Wee Willie Winkie runs through the town,
Up stairs and down stairs in his night-gown,
Tapping at the window, crying at the lock,
"Are the children in their bed, for it's past ten o'clock?"

Once he's assured himself all the eyes are shut,
Winkie wends his way back to his quonset hut.
Logging onto porn sites, he whiles the night away,
Eating Cheetos, whacking Willie, 'til the break of day.
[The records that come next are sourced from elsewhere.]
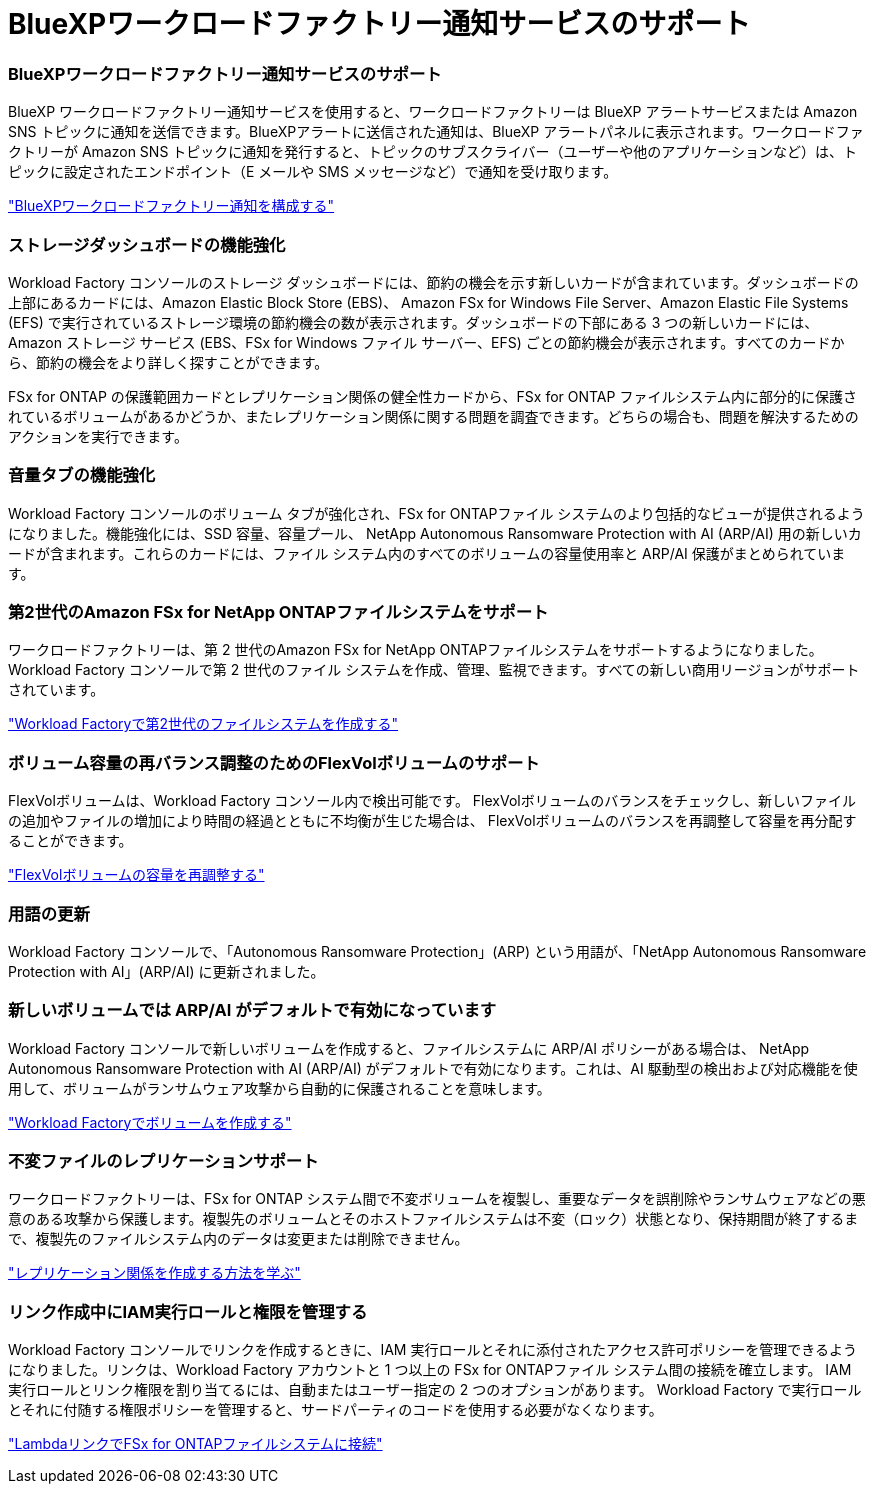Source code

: = BlueXPワークロードファクトリー通知サービスのサポート
:allow-uri-read: 




=== BlueXPワークロードファクトリー通知サービスのサポート

BlueXP ワークロードファクトリー通知サービスを使用すると、ワークロードファクトリーは BlueXP アラートサービスまたは Amazon SNS トピックに通知を送信できます。BlueXPアラートに送信された通知は、BlueXP アラートパネルに表示されます。ワークロードファクトリーが Amazon SNS トピックに通知を発行すると、トピックのサブスクライバー（ユーザーや他のアプリケーションなど）は、トピックに設定されたエンドポイント（E メールや SMS メッセージなど）で通知を受け取ります。

link:https://docs.netapp.com/us-en/workload-setup-admin/configure-notifications.html["BlueXPワークロードファクトリー通知を構成する"^]



=== ストレージダッシュボードの機能強化

Workload Factory コンソールのストレージ ダッシュボードには、節約の機会を示す新しいカードが含まれています。ダッシュボードの上部にあるカードには、Amazon Elastic Block Store (EBS)、 Amazon FSx for Windows File Server、Amazon Elastic File Systems (EFS) で実行されているストレージ環境の節約機会の数が表示されます。ダッシュボードの下部にある 3 つの新しいカードには、Amazon ストレージ サービス (EBS、FSx for Windows ファイル サーバー、EFS) ごとの節約機会が表示されます。すべてのカードから、節約の機会をより詳しく探すことができます。

FSx for ONTAP の保護範囲カードとレプリケーション関係の健全性カードから、FSx for ONTAP ファイルシステム内に部分的に保護されているボリュームがあるかどうか、またレプリケーション関係に関する問題を調査できます。どちらの場合も、問題を解決するためのアクションを実行できます。



=== 音量タブの機能強化

Workload Factory コンソールのボリューム タブが強化され、FSx for ONTAPファイル システムのより包括的なビューが提供されるようになりました。機能強化には、SSD 容量、容量プール、 NetApp Autonomous Ransomware Protection with AI (ARP/AI) 用の新しいカードが含まれます。これらのカードには、ファイル システム内のすべてのボリュームの容量使用率と ARP/AI 保護がまとめられています。



=== 第2世代のAmazon FSx for NetApp ONTAPファイルシステムをサポート

ワークロードファクトリーは、第 2 世代のAmazon FSx for NetApp ONTAPファイルシステムをサポートするようになりました。 Workload Factory コンソールで第 2 世代のファイル システムを作成、管理、監視できます。すべての新しい商用リージョンがサポートされています。

link:https://docs.netapp.com/us-en/workload-fsx-ontap/create-file-system.html["Workload Factoryで第2世代のファイルシステムを作成する"]



=== ボリューム容量の再バランス調整のためのFlexVolボリュームのサポート

FlexVolボリュームは、Workload Factory コンソール内で検出可能です。  FlexVolボリュームのバランスをチェックし、新しいファイルの追加やファイルの増加により時間の経過とともに不均衡が生じた場合は、 FlexVolボリュームのバランスを再調整して容量を再分配することができます。

link:https://docs.netapp.com/us-en/workload-fsx-ontap/rebalance-volume.html["FlexVolボリュームの容量を再調整する"]



=== 用語の更新

Workload Factory コンソールで、「Autonomous Ransomware Protection」(ARP) という用語が、「NetApp Autonomous Ransomware Protection with AI」(ARP/AI) に更新されました。



=== 新しいボリュームでは ARP/AI がデフォルトで有効になっています

Workload Factory コンソールで新しいボリュームを作成すると、ファイルシステムに ARP/AI ポリシーがある場合は、 NetApp Autonomous Ransomware Protection with AI (ARP/AI) がデフォルトで有効になります。これは、AI 駆動型の検出および対応機能を使用して、ボリュームがランサムウェア攻撃から自動的に保護されることを意味します。

link:https://docs.netapp.com/us-en/workload-fsx-ontap/create-volume.html["Workload Factoryでボリュームを作成する"]



=== 不変ファイルのレプリケーションサポート

ワークロードファクトリーは、FSx for ONTAP システム間で不変ボリュームを複製し、重要なデータを誤削除やランサムウェアなどの悪意のある攻撃から保護します。複製先のボリュームとそのホストファイルシステムは不変（ロック）状態となり、保持期間が終了するまで、複製先のファイルシステム内のデータは変更または削除できません。

link:https://docs.netapp.com/us-en/workload-fsx-ontap/create-replication.html["レプリケーション関係を作成する方法を学ぶ"]



=== リンク作成中にIAM実行ロールと権限を管理する

Workload Factory コンソールでリンクを作成するときに、IAM 実行ロールとそれに添付されたアクセス許可ポリシーを管理できるようになりました。リンクは、Workload Factory アカウントと 1 つ以上の FSx for ONTAPファイル システム間の接続を確立します。  IAM 実行ロールとリンク権限を割り当てるには、自動またはユーザー指定の 2 つのオプションがあります。  Workload Factory で実行ロールとそれに付随する権限ポリシーを管理すると、サードパーティのコードを使用する必要がなくなります。

link:https://docs.netapp.com/us-en/workload-fsx-ontap/create-link.html["LambdaリンクでFSx for ONTAPファイルシステムに接続"]

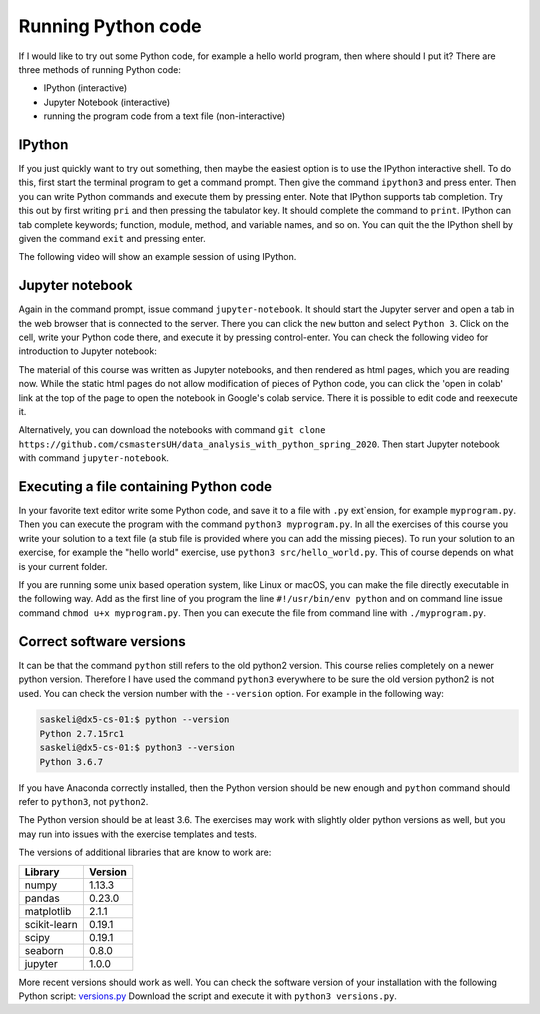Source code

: Running Python code
===================

If I would like to try out some Python code, for example a hello world
program, then where should I put it?
There are three methods of running Python code:

* IPython (interactive)
* Jupyter Notebook (interactive)
* running the program code from a text file (non-interactive)

IPython
-------

If you just quickly want to try out something, then maybe the easiest
option is to use the IPython interactive shell. To do this,
first start the terminal program to get a command prompt.
Then give the command ``ipython3`` and press enter.
Then you can write Python commands and execute them by pressing enter.
Note that IPython supports tab completion. Try this out
by first writing ``pri`` and then pressing the tabulator key.
It should complete the command to ``print``. IPython can tab complete
keywords; function, module, method, and variable names, and so on.
You can quit the the IPython shell by given the command ``exit`` and
pressing enter.

The following video will show an example session of using IPython.

.. raw:: html
	 
    <script id="asciicast-GssT7MymqOsusdvOqZUgH9JMC"
    src="https://asciinema.org/a/GssT7MymqOsusdvOqZUgH9JMC.js" async>
    </script>

Jupyter notebook
----------------

Again in the command prompt, issue command ``jupyter-notebook``.
It should start the Jupyter server and open a tab in the web browser
that is connected to the server. There you can click the ``new`` button
and select ``Python 3``. Click on the cell, write your Python code
there, and execute it by pressing control-enter.
You can check the following video for introduction to Jupyter notebook:

.. raw:: html

   <iframe width="560" height="315" src="https://www.youtube.com/embed/HW29067qVWk"
   frameborder="0" allow="accelerometer; autoplay; encrypted-media; gyroscope;
   picture-in-picture" allowfullscreen>
   </iframe>

The material of this course was written as Jupyter notebooks, and
then rendered as html pages, which you are reading now.
While the static html pages do not allow modification of pieces of
Python code, you can click the 'open in colab' link at the top of the page
to open the notebook in Google's colab service. There it is possible
to edit code and reexecute it.

Alternatively, you can download the notebooks with command
``git clone https://github.com/csmastersUH/data_analysis_with_python_spring_2020``. Then start
Jupyter notebook with command ``jupyter-notebook``.

Executing a file containing Python code
---------------------------------------

In your favorite text editor write some Python code, and save
it to a file with ``.py`` ext`ension, for example ``myprogram.py``. Then you can execute
the program with the command ``python3 myprogram.py``. In all the exercises
of this course you write your solution to a text file (a stub file is provided
where you can add the missing pieces). To run your solution to an exercise, for example
the "hello world" exercise, use ``python3 src/hello_world.py``. This
of course depends on what is your current folder.

If you are running some unix based operation system, like Linux or macOS, you
can make the file directly executable in the following way. Add as the first line of you
program the line ``#!/usr/bin/env python`` and
on command line issue command ``chmod u+x myprogram.py``. Then
you can execute the file from command line with ``./myprogram.py``.

Correct software versions
-------------------------

It can be that the command ``python`` still refers to the old python2 version.
This course relies completely on a newer python version. Therefore I have
used the command ``python3`` everywhere to be sure the old version python2
is not used. You can check the version number with the ``--version`` option.
For example in the following way:

.. code-block:: none
		
    saskeli@dx5-cs-01:$ python --version
    Python 2.7.15rc1
    saskeli@dx5-cs-01:$ python3 --version
    Python 3.6.7

If you have Anaconda correctly installed, then the Python version should
be new enough and ``python`` command should refer to ``python3``, not ``python2``.

The Python version should be at least 3.6. The exercises may work with slightly older 
python versions as well, but you may run into issues with the exercise templates and tests.

The versions of additional libraries that are know to work are:

+--------------+---------+
| Library      + Version |
+==============+=========+
| numpy        | 1.13.3  |
+--------------+---------+
| pandas       | 0.23.0  |
+--------------+---------+
| matplotlib   | 2.1.1   |
+--------------+---------+
| scikit-learn | 0.19.1  |
+--------------+---------+
| scipy        | 0.19.1  |
+--------------+---------+
| seaborn      | 0.8.0   |
+--------------+---------+
| jupyter      | 1.0.0   |
+--------------+---------+


More recent versions should work as well. You can check the software
version of your installation with the following Python script:
`versions.py <https://raw.githubusercontent.com/csmastersUH/data_analysis_with_python_spring_2020/master/versions.py>`_
Download the script and execute it with ``python3 versions.py``.


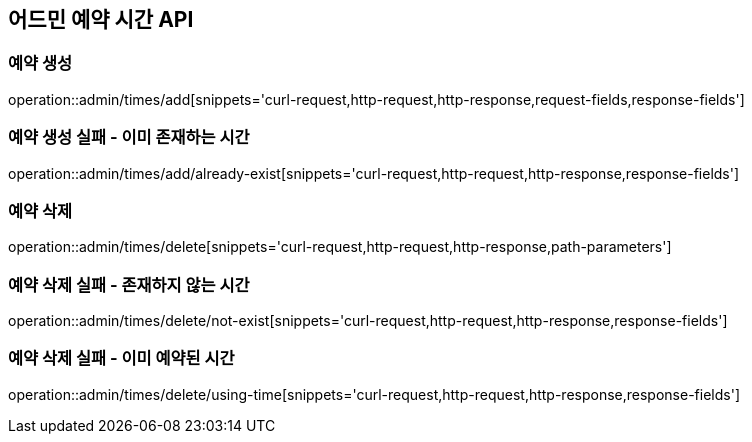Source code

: == 어드민 예약 시간 API

=== 예약 생성
operation::admin/times/add[snippets='curl-request,http-request,http-response,request-fields,response-fields']

=== 예약 생성 실패 - 이미 존재하는 시간
operation::admin/times/add/already-exist[snippets='curl-request,http-request,http-response,response-fields']

=== 예약 삭제
operation::admin/times/delete[snippets='curl-request,http-request,http-response,path-parameters']

=== 예약 삭제 실패 - 존재하지 않는 시간
operation::admin/times/delete/not-exist[snippets='curl-request,http-request,http-response,response-fields']

=== 예약 삭제 실패 - 이미 예약된 시간
operation::admin/times/delete/using-time[snippets='curl-request,http-request,http-response,response-fields']
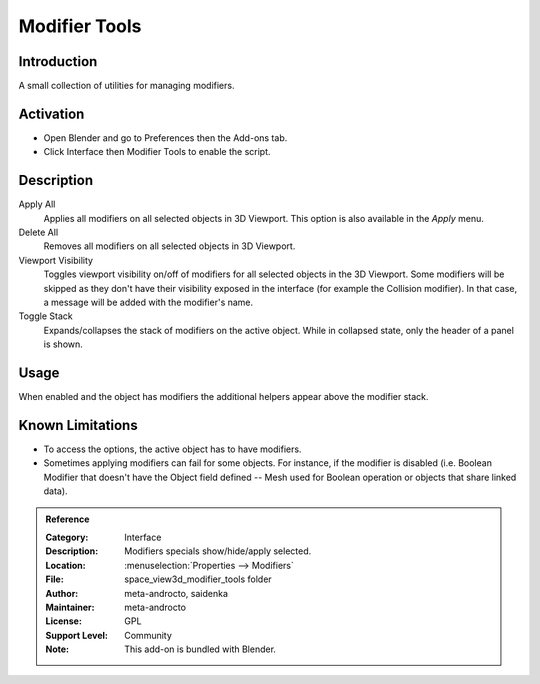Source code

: 
**************
Modifier Tools
**************

Introduction
============

A small collection of utilities for managing modifiers.


Activation
==========

- Open Blender and go to Preferences then the Add-ons tab.
- Click Interface then Modifier Tools to enable the script.


Description
===========

Apply All
   Applies all modifiers on all selected objects in 3D Viewport.
   This option is also available in the *Apply* menu.
Delete All
   Removes all modifiers on all selected objects in 3D Viewport.
Viewport Visibility
   Toggles viewport visibility on/off of modifiers for all selected objects in the 3D Viewport.
   Some modifiers will be skipped as they don't have their visibility exposed in the interface
   (for example the Collision modifier). In that case, a message will be added with the modifier's name.
Toggle Stack
   Expands/collapses the stack of modifiers on the active object.
   While in collapsed state, only the header of a panel is shown.


Usage
=====

When enabled and the object has modifiers the additional helpers appear above the modifier stack.


Known Limitations
=================

- To access the options, the active object has to have modifiers.
- Sometimes applying modifiers can fail for some objects.
  For instance, if the modifier is disabled (i.e. Boolean Modifier that doesn't have the Object field defined --
  Mesh used for Boolean operation or objects that share linked data).


.. admonition:: Reference
   :class: refbox

   :Category:  Interface
   :Description: Modifiers specials show/hide/apply selected.
   :Location: :menuselection:`Properties --> Modifiers`
   :File: space_view3d_modifier_tools folder
   :Author: meta-androcto, saidenka
   :Maintainer: meta-androcto
   :License: GPL
   :Support Level: Community
   :Note: This add-on is bundled with Blender.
Saturday, February 14, 2009

But wait, there's more

And now for the rest of the fable...

There was an old woman who lived in a shoe
She had so many children she didn't know what to do.
She gave them some broth without any bread,
Then whipped them all soundly
And put them to bed.

The children, enduring such shoe-full abuse,
Found Child Protection a sadist's excuse.
They formed a committee and upstairs they crept
To her room where they slit
Her throat while she slept.


As I was walkin' up the stair,
I saw a man who wasn't there.
He wasn't there again today.
Oh how I wish he'd go away.

But when I am reminded that
I live in a one-story flat,
Then climbing stairs that don't exist
Means more work for my therapist.


Jack and Jill went up the hill
To fetch a pail of water.
Jack fell down and broke his crown
And Jill came tumbling after.

The owner of the well-topped hill
When sued by Jack's HMO,
Was asked how it was he chose to drill
So high, not down below.

The answer wasn't good enough
And the judge ruled drastically.
Now Jack and Jill own all his stuff
In perpetuity.


Mary, Mary, quite contrary,
How does your garden grow?
With silver bells, and cockle shells,
And pretty maids all in a row.

You see, the reason I'm contrary,
A narc's among my employees.
As soon as those damned maids are gone
We'll smoke some chronic weed.


Pease porridge hot, pease porridge cold,
Pease porridge in the pot, nine days old.
Toss it in the microwave, ten minutes high,
Listen for the pot to crack, smell the porridge fry.
See the windowed door blow out, watch the gooey foam,
Won't this be a funny sight for mom when she gets home?


Hey diddle diddle,
The cat played the fiddle,
The cow jumped over the moon.
The little dog laughed to see such sport,
And the dish ran away with the spoon.

"You rub the wrong way!"
Screamed the put-upon spoon,
As the chafing dish fled out the door.
The little dog laughed, crapped on the couch,
And piddled a pond on the floor.
The cat's music stopped on learning that cat gut
Gives violins their punch.
And the cow came back from circling the moon
Vacuum-dried, par-broiled, and lunch.

Wednesday, February 4, 2009

The doctor is so out, he's in, man.

Q: So, you're a brain surgeon?
A: Yes, I do.
Q: Uh, so you do brain surgery?
A: Yes, I am.
Q: Well, whichever is correct. Where do you practice?
A: I don't practice, man. I got it down pat.
Q: I mean, where do you operate?
A: Out of my kitchen.
Q: You do brain surgery in your kitchen!!??!
A: Cool it, man, I ain't got no license.
Q: I imagine not. What do you do for a living?
A: I play trumpet in Detroit for Jimmy Lunsford.
Q: Jimmy Lunsford's dead.
A: He is? I'm gonna have to quit bugging that cat for a raise.
Q: So what else do you do?
A: I play trumpet for Jimmy Lunsford in Chicago.
Q: I just told you, Jimmy Lunsford's dead!
A: There, too?

Sunday, February 1, 2009

The Posse

The Posse

In hot pursuit, bent low, we rode mounted,
Broke cold mountain sunlight, brittle as glass.
Down wind-scraped desert, we burst from the foothills,
Stood anvil-head hailstorms that strafed the stiff grass.

But rapier yucca leaves soon blocked the way
And thorny black greasewood disrupted the chase.
Then fly-swarms and cacti unhinged the horses.
There'd be no rough justice, just us in disgrace.